The main challenge in the aforementioned scenario, which is all too common in health care settings, is that the hospital might know of your general dissatisfaction with your mother’s care, but it will have no knowledge at all of the details. The whole journey too often remains shrouded in mystery, unless and until a meaningful opportunity for feedback and exchange is opened up.

This is where the story-telling component of EBCD come into play. EBCD asks open-ended questions through interviews or focus groups in venues that create a safe and non-judgmental environment where patients and staff can speak freely about their experience.

In many cases, these interviews will be one of the first occasions for health providers to become fully aware of the specific challenges experienced by patients, just as they lived them. And it’s also important for staff at various levels of the health care setting to hear from each other.

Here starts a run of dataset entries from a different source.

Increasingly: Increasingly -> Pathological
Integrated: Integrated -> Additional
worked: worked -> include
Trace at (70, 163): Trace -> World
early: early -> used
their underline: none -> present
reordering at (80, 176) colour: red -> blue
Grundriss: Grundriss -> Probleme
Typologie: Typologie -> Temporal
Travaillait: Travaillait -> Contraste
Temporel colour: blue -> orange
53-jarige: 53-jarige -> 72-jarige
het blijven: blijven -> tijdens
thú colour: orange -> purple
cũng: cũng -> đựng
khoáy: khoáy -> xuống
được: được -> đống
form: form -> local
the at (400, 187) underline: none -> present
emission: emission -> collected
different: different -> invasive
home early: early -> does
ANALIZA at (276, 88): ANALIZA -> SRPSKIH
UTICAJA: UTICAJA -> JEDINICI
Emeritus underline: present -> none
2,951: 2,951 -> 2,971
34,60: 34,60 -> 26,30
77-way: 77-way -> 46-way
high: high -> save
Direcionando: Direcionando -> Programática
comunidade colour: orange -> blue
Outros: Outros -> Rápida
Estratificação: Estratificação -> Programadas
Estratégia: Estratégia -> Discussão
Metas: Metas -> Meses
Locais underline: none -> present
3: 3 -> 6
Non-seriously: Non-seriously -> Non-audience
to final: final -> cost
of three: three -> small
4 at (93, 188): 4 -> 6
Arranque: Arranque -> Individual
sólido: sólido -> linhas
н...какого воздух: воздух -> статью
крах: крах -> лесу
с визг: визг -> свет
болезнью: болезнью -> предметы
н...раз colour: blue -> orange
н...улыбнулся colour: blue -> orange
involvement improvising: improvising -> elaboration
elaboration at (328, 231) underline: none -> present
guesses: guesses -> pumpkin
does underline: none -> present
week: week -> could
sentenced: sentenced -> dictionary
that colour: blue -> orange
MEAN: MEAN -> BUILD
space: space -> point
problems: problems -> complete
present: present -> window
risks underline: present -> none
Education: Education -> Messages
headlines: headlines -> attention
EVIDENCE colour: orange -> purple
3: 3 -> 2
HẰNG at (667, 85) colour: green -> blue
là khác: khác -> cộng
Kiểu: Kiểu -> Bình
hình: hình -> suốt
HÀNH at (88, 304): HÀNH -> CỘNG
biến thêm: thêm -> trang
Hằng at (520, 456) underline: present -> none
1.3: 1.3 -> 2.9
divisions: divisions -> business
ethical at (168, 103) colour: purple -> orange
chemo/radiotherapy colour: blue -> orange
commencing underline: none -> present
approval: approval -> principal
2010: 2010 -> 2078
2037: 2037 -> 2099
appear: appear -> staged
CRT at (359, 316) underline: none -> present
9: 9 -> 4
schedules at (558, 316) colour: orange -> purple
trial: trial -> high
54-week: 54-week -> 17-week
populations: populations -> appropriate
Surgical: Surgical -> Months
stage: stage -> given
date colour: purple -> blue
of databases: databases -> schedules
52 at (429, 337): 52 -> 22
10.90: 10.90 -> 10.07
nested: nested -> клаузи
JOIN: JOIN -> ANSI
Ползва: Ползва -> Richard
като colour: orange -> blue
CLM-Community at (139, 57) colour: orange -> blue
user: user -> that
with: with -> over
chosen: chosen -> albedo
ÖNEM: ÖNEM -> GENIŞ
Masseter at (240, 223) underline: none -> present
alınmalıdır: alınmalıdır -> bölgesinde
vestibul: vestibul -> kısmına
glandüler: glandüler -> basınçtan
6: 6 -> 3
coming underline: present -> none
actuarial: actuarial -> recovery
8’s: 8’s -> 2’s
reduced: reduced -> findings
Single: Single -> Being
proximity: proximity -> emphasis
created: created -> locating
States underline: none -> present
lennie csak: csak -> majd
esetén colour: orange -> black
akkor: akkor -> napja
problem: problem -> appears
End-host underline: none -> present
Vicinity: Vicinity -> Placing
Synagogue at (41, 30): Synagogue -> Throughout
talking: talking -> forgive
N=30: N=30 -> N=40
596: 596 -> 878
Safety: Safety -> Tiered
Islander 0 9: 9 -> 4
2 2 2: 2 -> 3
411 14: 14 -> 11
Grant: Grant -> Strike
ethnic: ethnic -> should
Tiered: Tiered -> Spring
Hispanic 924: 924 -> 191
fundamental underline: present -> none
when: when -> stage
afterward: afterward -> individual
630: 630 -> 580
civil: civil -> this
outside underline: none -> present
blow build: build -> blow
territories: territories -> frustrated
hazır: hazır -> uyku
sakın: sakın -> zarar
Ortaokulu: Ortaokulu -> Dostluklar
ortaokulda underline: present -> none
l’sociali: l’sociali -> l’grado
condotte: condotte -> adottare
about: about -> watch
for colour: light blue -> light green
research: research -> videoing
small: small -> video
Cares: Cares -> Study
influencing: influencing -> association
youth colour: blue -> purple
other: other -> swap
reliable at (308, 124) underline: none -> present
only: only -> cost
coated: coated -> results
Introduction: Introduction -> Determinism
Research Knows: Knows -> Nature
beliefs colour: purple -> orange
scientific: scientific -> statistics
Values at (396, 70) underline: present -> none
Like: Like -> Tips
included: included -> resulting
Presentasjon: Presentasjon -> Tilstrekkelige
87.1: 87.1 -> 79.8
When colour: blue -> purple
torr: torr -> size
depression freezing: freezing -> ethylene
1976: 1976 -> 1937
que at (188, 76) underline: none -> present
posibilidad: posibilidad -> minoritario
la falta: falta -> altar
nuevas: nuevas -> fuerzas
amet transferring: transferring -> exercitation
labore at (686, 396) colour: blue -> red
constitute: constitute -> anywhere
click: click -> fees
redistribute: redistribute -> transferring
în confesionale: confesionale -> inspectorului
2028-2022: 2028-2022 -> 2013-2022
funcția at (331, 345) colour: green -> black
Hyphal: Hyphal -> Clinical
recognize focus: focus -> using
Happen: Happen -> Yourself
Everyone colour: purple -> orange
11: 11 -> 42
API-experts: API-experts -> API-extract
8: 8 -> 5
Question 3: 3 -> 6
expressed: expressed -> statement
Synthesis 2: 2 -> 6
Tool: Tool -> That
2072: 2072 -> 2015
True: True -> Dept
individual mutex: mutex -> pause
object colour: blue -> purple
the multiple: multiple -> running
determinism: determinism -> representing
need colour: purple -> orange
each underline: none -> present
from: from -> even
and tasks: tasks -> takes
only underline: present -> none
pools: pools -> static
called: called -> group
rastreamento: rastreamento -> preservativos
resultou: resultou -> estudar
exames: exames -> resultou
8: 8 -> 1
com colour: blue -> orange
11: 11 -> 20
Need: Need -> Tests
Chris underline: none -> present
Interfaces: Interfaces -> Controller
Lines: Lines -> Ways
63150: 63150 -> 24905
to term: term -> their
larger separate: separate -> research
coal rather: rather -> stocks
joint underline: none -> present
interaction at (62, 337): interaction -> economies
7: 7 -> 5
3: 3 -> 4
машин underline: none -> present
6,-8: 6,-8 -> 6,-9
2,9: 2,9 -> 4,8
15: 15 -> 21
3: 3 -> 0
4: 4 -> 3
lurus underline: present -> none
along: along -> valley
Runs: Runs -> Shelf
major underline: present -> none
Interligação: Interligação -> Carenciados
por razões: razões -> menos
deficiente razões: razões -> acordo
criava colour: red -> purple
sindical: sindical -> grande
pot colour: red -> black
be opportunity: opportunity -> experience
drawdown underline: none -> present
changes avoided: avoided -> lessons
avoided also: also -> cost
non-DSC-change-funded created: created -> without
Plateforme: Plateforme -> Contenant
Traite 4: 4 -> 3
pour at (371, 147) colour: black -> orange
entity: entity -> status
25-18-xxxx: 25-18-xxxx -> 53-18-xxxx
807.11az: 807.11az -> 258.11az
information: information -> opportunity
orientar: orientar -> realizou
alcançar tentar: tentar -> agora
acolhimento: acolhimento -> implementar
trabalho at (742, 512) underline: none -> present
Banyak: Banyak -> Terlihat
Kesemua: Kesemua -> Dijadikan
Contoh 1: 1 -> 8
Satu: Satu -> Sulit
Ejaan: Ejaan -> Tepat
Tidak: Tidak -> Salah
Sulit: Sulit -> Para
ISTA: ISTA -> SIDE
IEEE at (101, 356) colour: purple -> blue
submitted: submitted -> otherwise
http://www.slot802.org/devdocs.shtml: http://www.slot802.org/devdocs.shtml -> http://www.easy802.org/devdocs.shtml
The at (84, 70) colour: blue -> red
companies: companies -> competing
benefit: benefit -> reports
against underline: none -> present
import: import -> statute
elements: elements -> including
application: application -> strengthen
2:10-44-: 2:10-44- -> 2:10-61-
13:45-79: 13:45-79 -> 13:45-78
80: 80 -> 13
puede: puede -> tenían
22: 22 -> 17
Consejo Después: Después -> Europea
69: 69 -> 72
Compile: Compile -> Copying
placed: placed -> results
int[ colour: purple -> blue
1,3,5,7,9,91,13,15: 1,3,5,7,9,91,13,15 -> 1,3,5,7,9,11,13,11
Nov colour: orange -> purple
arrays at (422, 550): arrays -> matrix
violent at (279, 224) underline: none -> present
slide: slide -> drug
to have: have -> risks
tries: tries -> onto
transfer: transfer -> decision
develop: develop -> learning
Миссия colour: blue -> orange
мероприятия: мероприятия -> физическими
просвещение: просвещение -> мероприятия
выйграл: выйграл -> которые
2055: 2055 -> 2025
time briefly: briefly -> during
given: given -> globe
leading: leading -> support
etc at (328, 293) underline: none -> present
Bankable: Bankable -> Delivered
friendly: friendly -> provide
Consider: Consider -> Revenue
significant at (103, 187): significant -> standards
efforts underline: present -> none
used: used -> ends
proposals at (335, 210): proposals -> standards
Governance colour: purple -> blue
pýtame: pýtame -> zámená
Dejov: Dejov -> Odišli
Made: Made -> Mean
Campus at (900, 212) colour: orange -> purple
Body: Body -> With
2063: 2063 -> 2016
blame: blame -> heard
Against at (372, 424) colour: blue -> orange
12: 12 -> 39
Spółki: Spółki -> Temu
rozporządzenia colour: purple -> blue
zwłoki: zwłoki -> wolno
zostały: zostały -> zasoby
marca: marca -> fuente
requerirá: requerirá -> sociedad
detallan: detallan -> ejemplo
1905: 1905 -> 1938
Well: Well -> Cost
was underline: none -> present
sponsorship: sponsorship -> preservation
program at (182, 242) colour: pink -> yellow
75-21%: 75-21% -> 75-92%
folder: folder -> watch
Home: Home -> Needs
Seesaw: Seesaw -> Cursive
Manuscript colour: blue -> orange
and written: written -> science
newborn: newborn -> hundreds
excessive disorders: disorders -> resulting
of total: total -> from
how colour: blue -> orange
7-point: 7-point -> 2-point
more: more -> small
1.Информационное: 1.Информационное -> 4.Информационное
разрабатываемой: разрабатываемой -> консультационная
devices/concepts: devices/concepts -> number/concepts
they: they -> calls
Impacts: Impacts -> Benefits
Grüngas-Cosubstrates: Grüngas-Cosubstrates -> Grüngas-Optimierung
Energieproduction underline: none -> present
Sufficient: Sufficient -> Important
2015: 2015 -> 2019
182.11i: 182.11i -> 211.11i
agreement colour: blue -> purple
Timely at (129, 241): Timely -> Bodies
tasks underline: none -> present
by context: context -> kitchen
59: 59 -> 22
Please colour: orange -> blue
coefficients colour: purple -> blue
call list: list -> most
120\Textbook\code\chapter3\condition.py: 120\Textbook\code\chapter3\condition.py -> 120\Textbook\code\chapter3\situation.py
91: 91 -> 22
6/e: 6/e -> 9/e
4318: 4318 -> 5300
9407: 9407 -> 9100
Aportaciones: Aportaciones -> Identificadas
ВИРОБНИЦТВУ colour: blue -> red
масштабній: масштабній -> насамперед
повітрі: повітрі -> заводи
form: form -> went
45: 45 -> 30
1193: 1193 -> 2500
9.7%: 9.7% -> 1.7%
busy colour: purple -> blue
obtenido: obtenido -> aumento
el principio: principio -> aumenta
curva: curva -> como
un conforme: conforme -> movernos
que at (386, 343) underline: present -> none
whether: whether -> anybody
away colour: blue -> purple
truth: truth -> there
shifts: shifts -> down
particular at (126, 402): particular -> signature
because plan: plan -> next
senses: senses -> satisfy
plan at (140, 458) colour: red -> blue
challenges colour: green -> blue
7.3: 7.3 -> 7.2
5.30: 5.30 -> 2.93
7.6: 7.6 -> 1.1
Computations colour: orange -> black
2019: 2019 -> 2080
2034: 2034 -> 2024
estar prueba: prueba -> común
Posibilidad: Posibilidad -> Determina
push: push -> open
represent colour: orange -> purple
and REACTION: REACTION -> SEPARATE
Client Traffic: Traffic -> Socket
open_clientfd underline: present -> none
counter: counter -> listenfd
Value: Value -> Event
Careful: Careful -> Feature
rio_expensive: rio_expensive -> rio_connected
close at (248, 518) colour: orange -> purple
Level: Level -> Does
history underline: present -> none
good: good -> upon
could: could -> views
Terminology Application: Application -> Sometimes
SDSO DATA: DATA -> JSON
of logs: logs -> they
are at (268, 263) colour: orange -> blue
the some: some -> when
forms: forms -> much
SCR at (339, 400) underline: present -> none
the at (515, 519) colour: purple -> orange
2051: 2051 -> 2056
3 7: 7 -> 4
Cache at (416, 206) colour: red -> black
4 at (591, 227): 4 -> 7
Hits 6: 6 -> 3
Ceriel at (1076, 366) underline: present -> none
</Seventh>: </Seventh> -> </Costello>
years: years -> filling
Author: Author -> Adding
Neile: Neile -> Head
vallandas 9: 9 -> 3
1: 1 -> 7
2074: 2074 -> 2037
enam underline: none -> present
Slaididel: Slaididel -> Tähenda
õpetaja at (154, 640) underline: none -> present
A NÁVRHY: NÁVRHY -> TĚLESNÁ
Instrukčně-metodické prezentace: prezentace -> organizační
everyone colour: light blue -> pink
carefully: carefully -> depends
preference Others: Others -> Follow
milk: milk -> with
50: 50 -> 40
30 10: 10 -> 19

Storytelling Drives Change

Gathering stories helps create a holistic picture of the healthcare system. They help to understand both the care journey and the emotional journey that people experience when they come into contact with a health care pathway or services. Following this, health care providers can enlist the input of patients, their families and other citizens to improve the system together. One of the tenets of EBCD is that design is done “with”, not “to” or “for”.

Once a health provider is really using the story-telling component of EBCD to its fullest, meaningful change and true “co-design” can happen. In the above mentioned patient scenario, with a unidirectional comment card, there is no way to drill down to the specifics of the patient experience and make meaningful improvement. Through storytelling, however, a new awareness is brought to bear on the situation, and it is this new awareness that drives change.

The Universality of Individual Stories

While every patient story is unique, there is often a universal nature to patient encounters with the health care system. The mother in the earlier scenario is not the only visually impaired senior to undergo hip-replacement surgery.

Perhaps the situation would have been even worse for someone in a similar situation who didn’t have a family member to attend to their needs and assist them. Her story must be told in order to raise awareness of problems that demand solutions that can, in turn, help improve health outcomes for others, too.